Assuming that this data was taken from Nee et al. (1991), then this data was collected to investigate the relationship between the size of birds and their population size.
### Variables
This dataset only contains two variables:
1. `Wet Body Weight [g]`: This is the weight in grams of the different bird species.
2. `Population Size`: This is the size of the bird population. If the data was taken from Nee et al. (1991), the population sizes were published by the British Trust for Ornithology.

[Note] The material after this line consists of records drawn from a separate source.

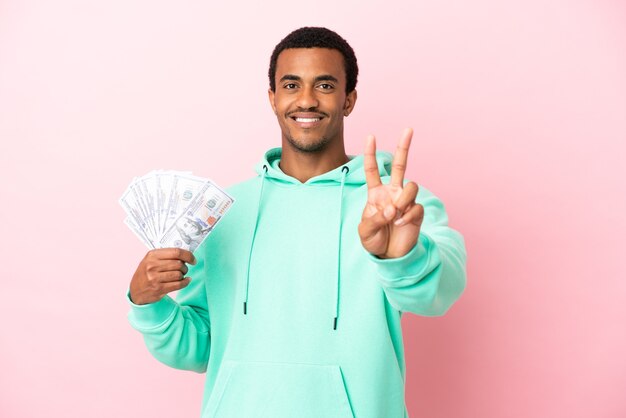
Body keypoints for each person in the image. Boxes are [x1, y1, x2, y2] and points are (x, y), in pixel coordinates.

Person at [127, 26, 466, 418]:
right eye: (291, 85)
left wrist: (402, 259)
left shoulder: (396, 204)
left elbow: (441, 292)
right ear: (272, 98)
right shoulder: (221, 211)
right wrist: (148, 303)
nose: (306, 100)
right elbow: (201, 346)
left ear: (348, 99)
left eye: (324, 85)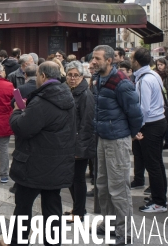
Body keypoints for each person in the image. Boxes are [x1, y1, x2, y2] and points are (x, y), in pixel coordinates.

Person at [3, 62, 75, 246]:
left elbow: (23, 128)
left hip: (34, 163)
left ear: (42, 76)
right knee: (52, 206)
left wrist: (17, 112)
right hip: (57, 162)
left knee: (23, 206)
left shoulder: (43, 100)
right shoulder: (66, 96)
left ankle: (17, 241)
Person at [92, 45, 143, 246]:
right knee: (103, 186)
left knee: (119, 189)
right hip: (103, 138)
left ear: (109, 60)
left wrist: (127, 136)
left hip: (116, 140)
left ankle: (125, 232)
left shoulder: (121, 83)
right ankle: (109, 224)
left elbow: (136, 114)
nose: (93, 61)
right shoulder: (98, 79)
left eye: (97, 58)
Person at [131, 47, 168, 213]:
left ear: (137, 62)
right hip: (158, 121)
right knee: (157, 163)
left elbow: (143, 108)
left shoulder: (144, 79)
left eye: (132, 59)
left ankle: (159, 202)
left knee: (152, 164)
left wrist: (137, 128)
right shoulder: (154, 75)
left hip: (151, 124)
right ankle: (158, 196)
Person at [64, 61, 95, 221]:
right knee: (70, 177)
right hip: (69, 142)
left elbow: (87, 123)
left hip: (80, 144)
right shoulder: (70, 91)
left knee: (78, 178)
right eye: (70, 75)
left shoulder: (85, 95)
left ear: (82, 77)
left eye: (76, 75)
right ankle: (78, 207)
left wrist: (80, 148)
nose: (72, 78)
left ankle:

### Descriptive Statistics
This dataset contains data for (presumably) 146 species of birds, which is very similar to the 147 species that were included in the analyses by Nee et al. (1991).
```{r}
paste("Number of Observations:", nrow(wild_birds_data))
```
The size of the birds in the sample varies greatly. The smallest bird species weighs just 5.46 grams and the largest species weighs 9639.85 grams. The average weight is 363.69 grams with a standard deviation of 983.55 grams.
```{r}
# calculate summary statistics for body weight
wild_birds_data %>%
rename(bw = `Wet body weight [g]`) %>%
summarize(mean_weight = mean(bw), sd_weight = sd(bw), min_weight = min(bw), max_weight = max(bw))
```
There is also considerable variation in the population sizes for the birds in the sample. Population varies from 4.9 to over 5 million! The mean population is 382,874 with a standard deviation of 951938.7.
```{r}
# calculate summary statistics for population size
wild_birds_data %>%
rename(pop = `Population size`) %>%
summarize(mean_population = mean(pop), sd_population= sd(pop), min_population = min(pop), max_population = max(pop))
```
The average weight (std dev) of the top 5 most populous birds is 47.27g (37.27g) , while the average weight (std dev) of the top 5 least populous birds is 96.3 g (154.37 g). Further analysis would be needed to determine if a meaningful relationship between body weight and population size exists in this dataset.
```{r}
# simple analysis to see how body weight differs based on population size
# Most Populous Birds
most_pop <- wild_birds_data %>%
rename(pop = `Population size`, bw = `Wet body weight [g]`) %>%
arrange(desc(pop)) %>%
slice(1:5)
paste('Average Weight of Top 5 Most Populous Birds:', round(mean(most_pop$bw), 2))
paste('Std Dev of Weight of Top 5 Most Populous Birds:', round(sd(most_pop$bw), 2))
# Least Populous Birds
least_pop <- wild_birds_data %>%
rename(pop = `Population size`, bw = `Wet body weight [g]`) %>%
arrange(pop) %>%
slice(1:5)
paste('Average Weight of Top 5 Least Populous Birds:', round(mean(least_pop$bw), 2))
paste('Std Dev of Weight of Top 5 Least Populous Birds:', round(sd(least_pop$bw), 2))
```
## References
Nee, S., Read, A.F., Greenwood, J. J. D., & Harvey, P.H. (1991). The relationship between abundance and body size in British Birds, *Nature*, 351, 312-313.